▶ _DIRECTIONS_
Each entry below should be restated word for word, without any picture it contains.
■ ■ ■ ■
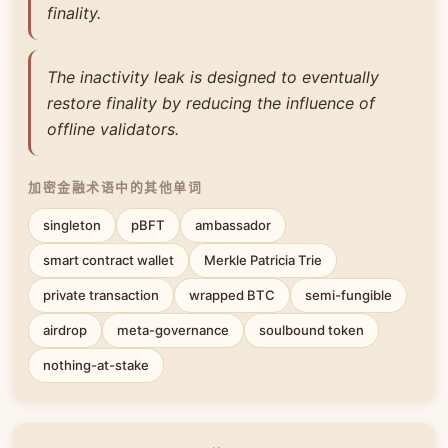
finality.
The inactivity leak is designed to eventually
restore finality by reducing the influence of
offline validators.
加密金融术语中的其他单词
singleton
pBFT
ambassador
smart contract wallet
Merkle Patricia Trie
private transaction
wrapped BTC
semi-fungible
airdrop
meta-governance
soulbound token
nothing-at-stake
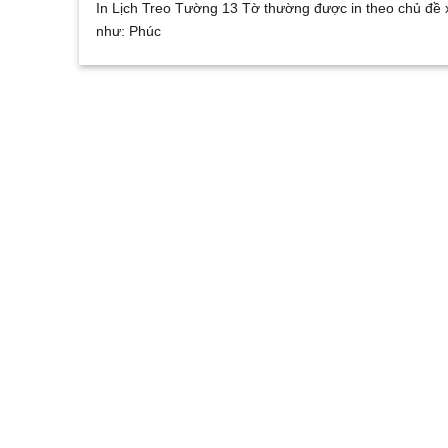
In Lịch Treo Tường 13 Tờ thường được in theo chủ đề
như: Phúc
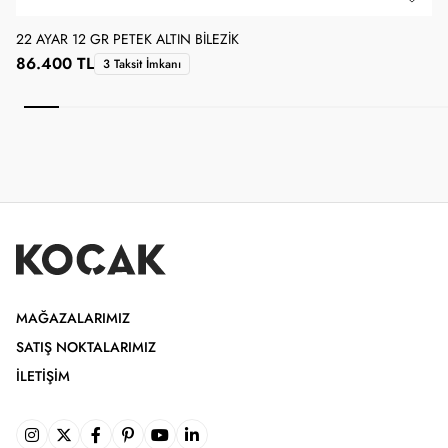
22 AYAR 12 GR PETEK ALTIN BILEZIK
2
86.400 TL
3 Taksit İmkanı
MAĞAZALARIMIZ
SATIŞ NOKTALARIMIZ
İLETIŞIM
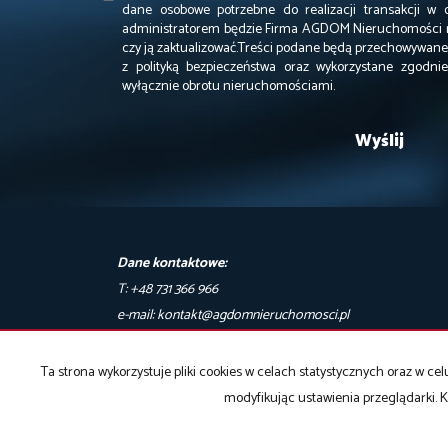
dane osobowe potrzebne do realizacji transakcji w 
administratorem będzie Firma AGDOM Nieruchomości m
czy ją zaktualizować.Treści podane będą przechowywane 
z polityką bezpieczeństwa oraz wykorzystane zgodn
wyłącznie obrotu nieruchomościami.
Dane kontaktowe:
T: +48 731 366 966
e-mail: kontakt@agdomnieruchomosci.pl
biuro@agdomnieruchomosci.pl
Ta strona wykorzystuje pliki cookies w celach statystycznych oraz w 
modyfikując ustawienia przeglądarki. K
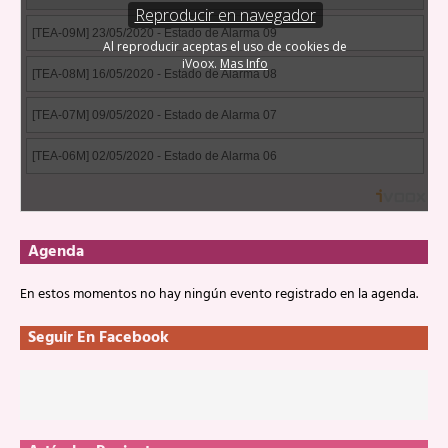
Agenda
En estos momentos no hay ningún evento registrado en la agenda.
Seguir En Facebook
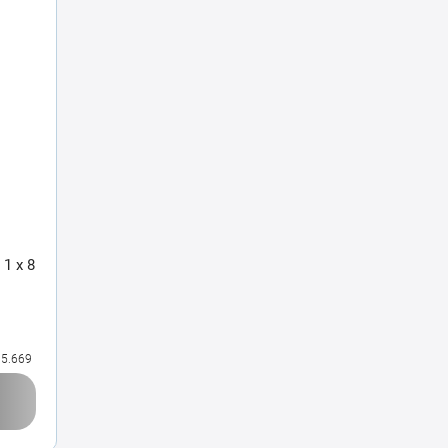
 1 x 8
5.669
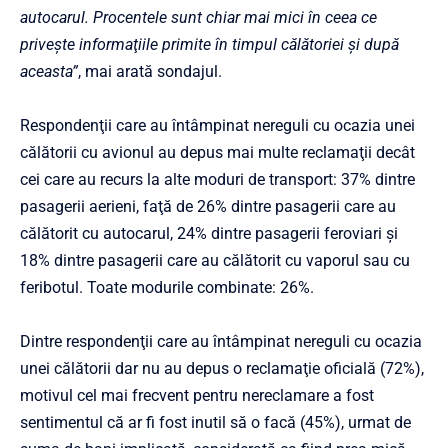
autocarul. Procentele sunt chiar mai mici în ceea ce
priveşte informaţiile primite în timpul călătoriei şi după
aceasta”
, mai arată sondajul.
Respondenţii care au întâmpinat nereguli cu ocazia unei
călătorii cu avionul au depus mai multe reclamaţii decât
cei care au recurs la alte moduri de transport: 37% dintre
pasagerii aerieni, faţă de 26% dintre pasagerii care au
călătorit cu autocarul, 24% dintre pasagerii feroviari şi
18% dintre pasagerii care au călătorit cu vaporul sau cu
feribotul. Toate modurile combinate: 26%.
Dintre respondenţii care au întâmpinat nereguli cu ocazia
unei călătorii dar nu au depus o reclamaţie oficială (72%),
motivul cel mai frecvent pentru nereclamare a fost
sentimentul că ar fi fost inutil să o facă (45%), urmat de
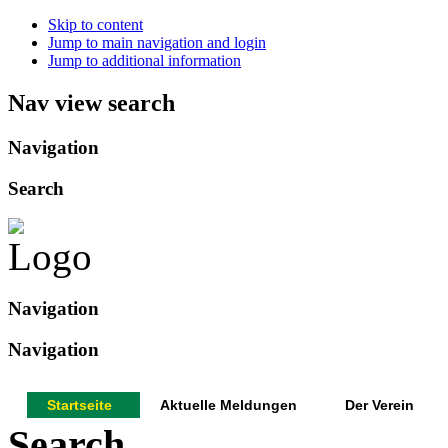
Skip to content
Jump to main navigation and login
Jump to additional information
Nav view search
Navigation
Search
Navigation
Navigation
Startseite
Aktuelle Meldungen
Der Verein
Search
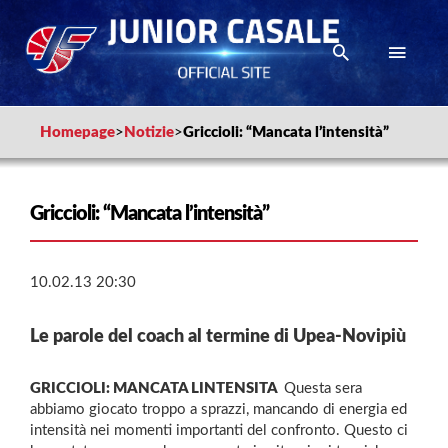
Homepage
>
Notizie
>
Griccioli: “Mancata l’intensità”
Griccioli: “Mancata l’intensità”
10.02.13 20:30
Le parole del coach al termine di Upea-Novipiù
GRICCIOLI: MANCATA LINTENSITA 
Questa sera
abbiamo giocato troppo a sprazzi, mancando di energia ed
intensità nei momenti importanti del confronto. Questo ci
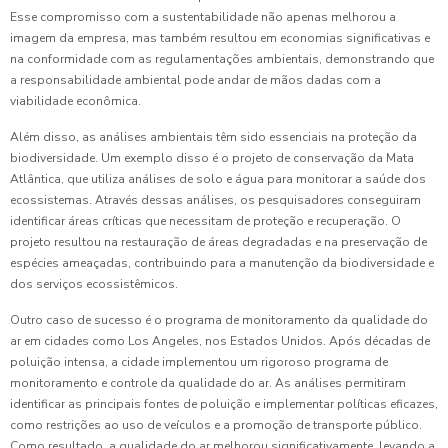
Esse compromisso com a sustentabilidade não apenas melhorou a
imagem da empresa, mas também resultou em economias significativas e
na conformidade com as regulamentações ambientais, demonstrando que
a responsabilidade ambiental pode andar de mãos dadas com a
viabilidade econômica.
Além disso, as análises ambientais têm sido essenciais na proteção da
biodiversidade. Um exemplo disso é o projeto de conservação da Mata
Atlântica, que utiliza análises de solo e água para monitorar a saúde dos
ecossistemas. Através dessas análises, os pesquisadores conseguiram
identificar áreas críticas que necessitam de proteção e recuperação. O
projeto resultou na restauração de áreas degradadas e na preservação de
espécies ameaçadas, contribuindo para a manutenção da biodiversidade e
dos serviços ecossistêmicos.
Outro caso de sucesso é o programa de monitoramento da qualidade do
ar em cidades como Los Angeles, nos Estados Unidos. Após décadas de
poluição intensa, a cidade implementou um rigoroso programa de
monitoramento e controle da qualidade do ar. As análises permitiram
identificar as principais fontes de poluição e implementar políticas eficazes,
como restrições ao uso de veículos e a promoção de transporte público.
Como resultado, a qualidade do ar melhorou significativamente, levando a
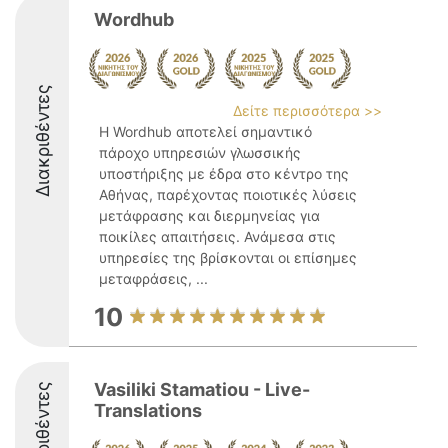
Wordhub
Διακριθέντες
Δείτε περισσότερα >>
Η Wordhub αποτελεί σημαντικό
πάροχο υπηρεσιών γλωσσικής
υποστήριξης με έδρα στο κέντρο της
Αθήνας, παρέχοντας ποιοτικές λύσεις
μετάφρασης και διερμηνείας για
ποικίλες απαιτήσεις. Ανάμεσα στις
υπηρεσίες της βρίσκονται οι επίσημες
μεταφράσεις, ...
10
Vasiliki Stamatiou - Live-
Διακριθέντες
Translations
■ ■ ■ ■
▶ _EXERCISE OUTPUT_
finality.
The inactivity leak is designed to eventually
restore finality by reducing the influence of
offline validators.
加密金融术语中的其他单词
singleton
pBFT
ambassador
smart contract wallet
Merkle Patricia Trie
private transaction
wrapped BTC
semi-fungible
airdrop
meta-governance
soulbound token
nothing-at-stake
In Lịch Treo Tường 13 Tờ thường được in theo chủ đề
như: Phúc
22 AYAR 12 GR PETEK ALTIN BILEZIK
2
86.400 TL
3 Taksit İmkanı
MAĞAZALARIMIZ
SATIŞ NOKTALARIMIZ
İLETIŞIM
dane osobowe potrzebne do realizacji transakcji w 
administratorem będzie Firma AGDOM Nieruchomości m
czy ją zaktualizować.Treści podane będą przechowywane 
z polityką bezpieczeństwa oraz wykorzystane zgodn
wyłącznie obrotu nieruchomościami.
Dane kontaktowe:
T: +48 731 366 966
e-mail: kontakt@agdomnieruchomosci.pl
biuro@agdomnieruchomosci.pl
Ta strona wykorzystuje pliki cookies w celach statystycznych oraz w 
modyfikując ustawienia przeglądarki. K
Agenda
En estos momentos no hay ningún evento registrado en la agenda.
Seguir En Facebook
 1 x 8
5.669
autocarul. Procentele sunt chiar mai mici în ceea ce
priveşte informaţiile primite în timpul călătoriei şi după
aceasta”
, mai arată sondajul.
Respondenţii care au întâmpinat nereguli cu ocazia unei
călătorii cu avionul au depus mai multe reclamaţii decât
cei care au recurs la alte moduri de transport: 37% dintre
pasagerii aerieni, faţă de 26% dintre pasagerii care au
călătorit cu autocarul, 24% dintre pasagerii feroviari şi
18% dintre pasagerii care au călătorit cu vaporul sau cu
feribotul. Toate modurile combinate: 26%.
Dintre respondenţii care au întâmpinat nereguli cu ocazia
unei călătorii dar nu au depus o reclamaţie oficială (72%),
motivul cel mai frecvent pentru nereclamare a fost
sentimentul că ar fi fost inutil să o facă (45%), urmat de
Skip to content
Jump to main navigation and login
Jump to additional information
Nav view search
Navigation
Search
Navigation
Navigation
Startseite
Aktuelle Meldungen
Der Verein
Search
Homepage
>
Notizie
>
Griccioli: “Mancata l’intensità”
Griccioli: “Mancata l’intensità”
10.02.13 20:30
Le parole del coach al termine di Upea-Novipiù
GRICCIOLI: MANCATA LINTENSITA 
Questa sera
abbiamo giocato troppo a sprazzi, mancando di energia ed
intensità nei momenti importanti del confronto. Questo ci
Esse compromisso com a sustentabilidade não apenas melhorou a
imagem da empresa, mas também resultou em economias significativas e
na conformidade com as regulamentações ambientais, demonstrando que
a responsabilidade ambiental pode andar de mãos dadas com a
viabilidade econômica.
Além disso, as análises ambientais têm sido essenciais na proteção da
biodiversidade. Um exemplo disso é o projeto de conservação da Mata
Atlântica, que utiliza análises de solo e água para monitorar a saúde dos
ecossistemas. Através dessas análises, os pesquisadores conseguiram
identificar áreas críticas que necessitam de proteção e recuperação. O
projeto resultou na restauração de áreas degradadas e na preservação de
espécies ameaçadas, contribuindo para a manutenção da biodiversidade e
dos serviços ecossistêmicos.
Outro caso de sucesso é o programa de monitoramento da qualidade do
ar em cidades como Los Angeles, nos Estados Unidos. Após décadas de
poluição intensa, a cidade implementou um rigoroso programa de
monitoramento e controle da qualidade do ar. As análises permitiram
identificar as principais fontes de poluição e implementar políticas eficazes,
como restrições ao uso de veículos e a promoção de transporte público.
Como resultado, a qualidade do ar melhorou significativamente, levando a
Wordhub
Διακριθέντες
Δείτε περισσότερα >>
Η Wordhub αποτελεί σημαντικό
πάροχο υπηρεσιών γλωσσικής
υποστήριξης με έδρα στο κέντρο της
Αθήνας, παρέχοντας ποιοτικές λύσεις
μετάφρασης και διερμηνείας για
ποικίλες απαιτήσεις. Ανάμεσα στις
υπηρεσίες της βρίσκονται οι επίσημες
μεταφράσεις, ...
10
Vasiliki Stamatiou - Live-
Διακριθέντες
Translations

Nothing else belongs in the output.